▸ Given text:
◆ ◆ ◆ ◆
We report a rigorous, blind study in which we injected 100% GPT-4 written submissions into the examinations system in 5 undergraduate modules, across all years of study, for a BSc degree in Psychology at a reputable UK university…across all years of study for a BSc degree in Psychology in the School of Psychology and Clinical Language Sciences (henceforth, ‘the School’) at the University of Reading (henceforth, ‘the University’). Markers of the exams were completely unaware of this

We found that 94% of our AI submissions were undetected.

The grades awarded to our AI submissions were on average half a grade boundary higher than that achieved by real students. Across modules, there was an 83.4% chance that the AI submissions on a module would outperform a random selection of the same number of real student submissions.

…By design, markers on the modules we tested were completely unaware of the project. Other than those involved in authorizing the study and the authors, only a handful of others were aware (eg. those who helped arrange paid marking cover for the additional AI submissions and those who created the special university student accounts needed for AI submissions). Study authorization did not require informed consent from markers. Following the analysis of the data, we invited all markers to two sessions chaired by our Head of School, to explain the study and gather feedback. Markers were very supportive and engaged in fruitful discussions. None were aware of the study having been run.

What were markers told about AI?
◆ ◆ ◆ ◆
▸ Task brief: Translate this sentence from the passage on AI-written exam submissions into Spanish: "We found that 94% of our AI submissions were undetected." The material after this note comes from a separate source.
◆ ◆ ◆ ◆
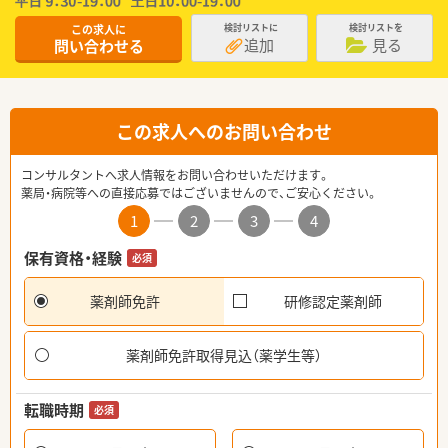
この求人に
検討リストに
検討リストを
追加
見る
問い合わせる
この求人へのお問い合わせ
コンサルタントへ求人情報をお問い合わせいただけます。
薬局・病院等への直接応募ではございませんので、ご安心ください。
1
2
3
4
保有資格・経験
必須
薬剤師免許
研修認定薬剤師
薬剤師免許取得見込（薬学生等）
転職時期
必須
◆ ◆ ◆ ◆
▸ Answer section: Descubrimos que el 94 % de nuestras entregas hechas con IA no fueron detectadas.